Zu viel ist zu viel. Gleichzeitig entdeckt die Herrenwelt immer mehr auch die wohltuenden Pflegerituale, die in den hiesigen Kosmetiksalons angeboten werden, oder lässt sich auf die beruhigende Atmosphäre der Day Spas ein (siehe «Männer und Wellness ist kein Widerspruch» auf Seite 98). Das Resultat dieser generationenübergreifenden Bemühungen lässt sich nicht nur auf dem Bildschirm oder in der Werbung, sondern ebenso auf der Strasse und im Büro beobachten.

«In der Schweiz kommt es auch in dieser Beziehung auf ein gutes Mittelmass an», sagt Samy Liechti, CEO von Blacksocks. Seine Internetfirma sorgt mit ihrem Socken-Abo seit dreizehn Jahren dafür, dass Männer in 75 Ländern der Welt regelmässig mit frischen Socken versorgt werden. «Ein gepflegtes Äusseres ist in der heutigen Geschäftswelt ein unbestrittenes Must, wer aber den Kult um die eigene Schönheit zu weit treibt, läuft Gefahr, unecht und somit unglaubwürdig zu wirken.» Der 43-Jährige reist in Sachen Socken regelmässig um die Welt und trifft dabei auf sehr unterschiedliche Menschen und Mentalitäten: «Das gute Mass ist immer auch eine Frage der Kultur. In den USA gelten etwa Föhnfrisuren, die mit Haarlack fixiert werden, als chic, bei uns wirkt das eher billig und aufgesetzt.» Wer zu viel am eigenen Äusseren schraube, laufe Gefahr, selbstsüchtig zu wirken, und dies werde in der Geschäftswelt selten goutiert. Liechti, der von sich selber sagt, er sei noch vor dem Männerkosmetikboom sozialisiert worden, geht einmal im Monat zum Coiffeur, reinigt und befeuchtet seine Haut regelmässig und achtet auf gepflegte Hände.

Wettbewerbsvorteil. Mehr pflegen und salben muss nicht nur, wer Kunden oder Geschäftspartner überzeugen will, sondern auch Politiker sind gut beraten, ihr Augenmerk ab und zu auf ihr äusseres Erscheinungsbild zu richten. Der Schweizer Politologe und Experte für politisches Verhalten Georg Lutz hat bei den letztjährigen Parlamentswahlen eine Studie durchgeführt und festgestellt, dass attraktive Politiker mehr Stimmen erhalten als weniger attraktive. «Heute haben die meisten Wähler keine Zeit, sich mit den politischen Profilen der Kandidaten auseinanderzusetzen – meistens werden die Menschen auf die Liste gesetzt, die einen optisch ansprechen.» Das gute Aussehen alleine sei zwar nicht wahlentscheidend, aber: «Es zeigt sich, dass die Wahl eines Kandidaten nichts anderes ist, als ein Produkt aus einem Supermarktregal zu nehmen. Eine Entscheidung, die durch die Farbe oder das Design der Verpackung beeinflusst werden kann.»
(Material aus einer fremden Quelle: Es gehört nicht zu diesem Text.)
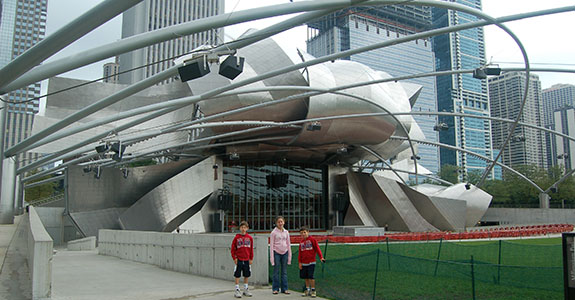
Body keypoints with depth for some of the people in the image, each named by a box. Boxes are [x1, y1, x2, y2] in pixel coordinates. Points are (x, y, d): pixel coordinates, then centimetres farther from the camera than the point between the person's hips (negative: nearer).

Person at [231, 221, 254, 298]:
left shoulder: (250, 238, 2)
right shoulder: (236, 238, -4)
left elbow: (251, 249, 8)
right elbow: (233, 249, 0)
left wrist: (251, 258, 6)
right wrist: (234, 258, -5)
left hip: (247, 260, 3)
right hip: (239, 260, -3)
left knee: (246, 275, 12)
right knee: (237, 275, 2)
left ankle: (246, 290, 25)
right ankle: (237, 290, 11)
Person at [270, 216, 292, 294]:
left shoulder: (286, 232, 9)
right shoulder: (274, 232, -1)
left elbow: (288, 244, 12)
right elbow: (271, 245, -3)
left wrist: (289, 255, 8)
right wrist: (272, 257, -8)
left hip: (285, 253, 3)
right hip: (276, 253, -3)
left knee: (284, 272, 6)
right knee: (276, 271, 1)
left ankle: (284, 288, 12)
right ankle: (275, 289, 10)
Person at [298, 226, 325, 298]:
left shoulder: (312, 239, -5)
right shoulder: (301, 242, 9)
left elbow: (317, 248, -7)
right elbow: (300, 253, 13)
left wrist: (321, 257, -14)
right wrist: (300, 262, 9)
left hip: (311, 262, -5)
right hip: (304, 263, 5)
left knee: (311, 276, -9)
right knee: (305, 277, 11)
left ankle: (313, 290, 4)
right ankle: (307, 289, 25)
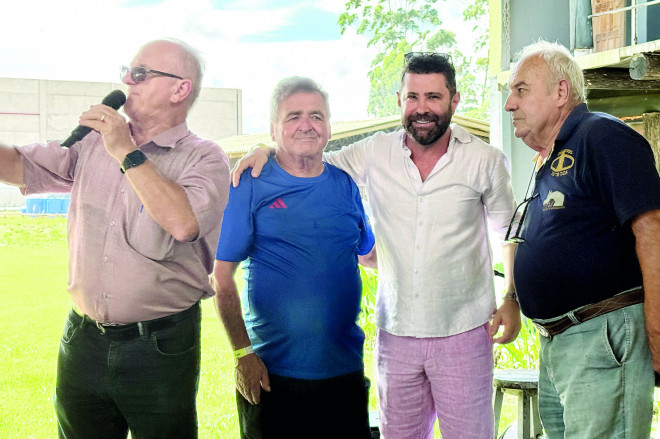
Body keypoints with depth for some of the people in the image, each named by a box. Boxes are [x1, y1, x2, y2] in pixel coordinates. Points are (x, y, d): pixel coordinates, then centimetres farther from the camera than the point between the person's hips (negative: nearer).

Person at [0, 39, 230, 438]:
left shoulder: (205, 159, -8)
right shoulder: (94, 143, 9)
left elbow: (183, 222, -26)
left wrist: (127, 153, -20)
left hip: (160, 346, -5)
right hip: (83, 341, 5)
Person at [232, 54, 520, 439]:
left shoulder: (485, 160, -2)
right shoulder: (375, 155, 1)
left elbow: (512, 232, 9)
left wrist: (512, 300, 2)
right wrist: (267, 150, -5)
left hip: (463, 334, -2)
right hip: (396, 334, 2)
Diese Meinung teilt auch die Schönheitschirurgin Cynthia Wolfensberger: «Je grösser die Auswahl, desto wichtiger die Verpackung.» In ihrer Zürcher Praxis behandelt die Ärztin Frauen und Männer. Sie sagt: «Der Anteil an Männern, die sich für die Schönheit unter das Messer legen, ist in den letzten zehn Jahren nicht gestiegen – zumindest nicht in meiner Praxis.» Ein Facelifting bei einem Mann sei nach wie vor eine Rarität. Am häufigsten verschönert Wolfensberger Augen, vor allem bei Männern, die viel in der Öffentlichkeit stehen oder im Job repräsentieren müssen: «Wenn jemand ein überlappendes Augenlid oder auffallende Tränensäcke hat, lässt ihn das müde wirken – und wer will heute schon einem müden Menschen zuhören?» Andere Eingriffe wie etwa das Absaugen von Fett im Brustbereich oder das Implantieren von Silikon im Brust-, Gesäss- oder Wadenbereich werden eher von «speziellen Gruppen» verlangt, die eine besondere Art des Körperkultes zelebrieren, und weniger von Politikern und Wirtschaftsbossen.

Auch wenn Männer immer schöner werden oder immer mehr dem gängigen Bild des schönen Mannes entsprechen, mag niemand wirklich darüber sprechen: Das Thema Schönheit gilt nach wie vor als Tabu. Welcher «ganze Kerl» gibt schon gerne zu, dass er morgens eine Viertelstunde früher aufsteht, um sich ein bisschen länger um das eigene Aussehen zu kümmern? Oder dass er im letzten Urlaub nicht auf dem Golfplatz war, sondern sich in einer Klinik die Augen hat richten lassen? Ob sich dies in den nächsten Jahren bei anhaltendem Kosmetikboom ändert? Uns kann es egal sein, denn der neue schöne Mann gefällt – vor allem wenn sich das gepflegte Äussere mit einer gehörigen Portion Charme paart.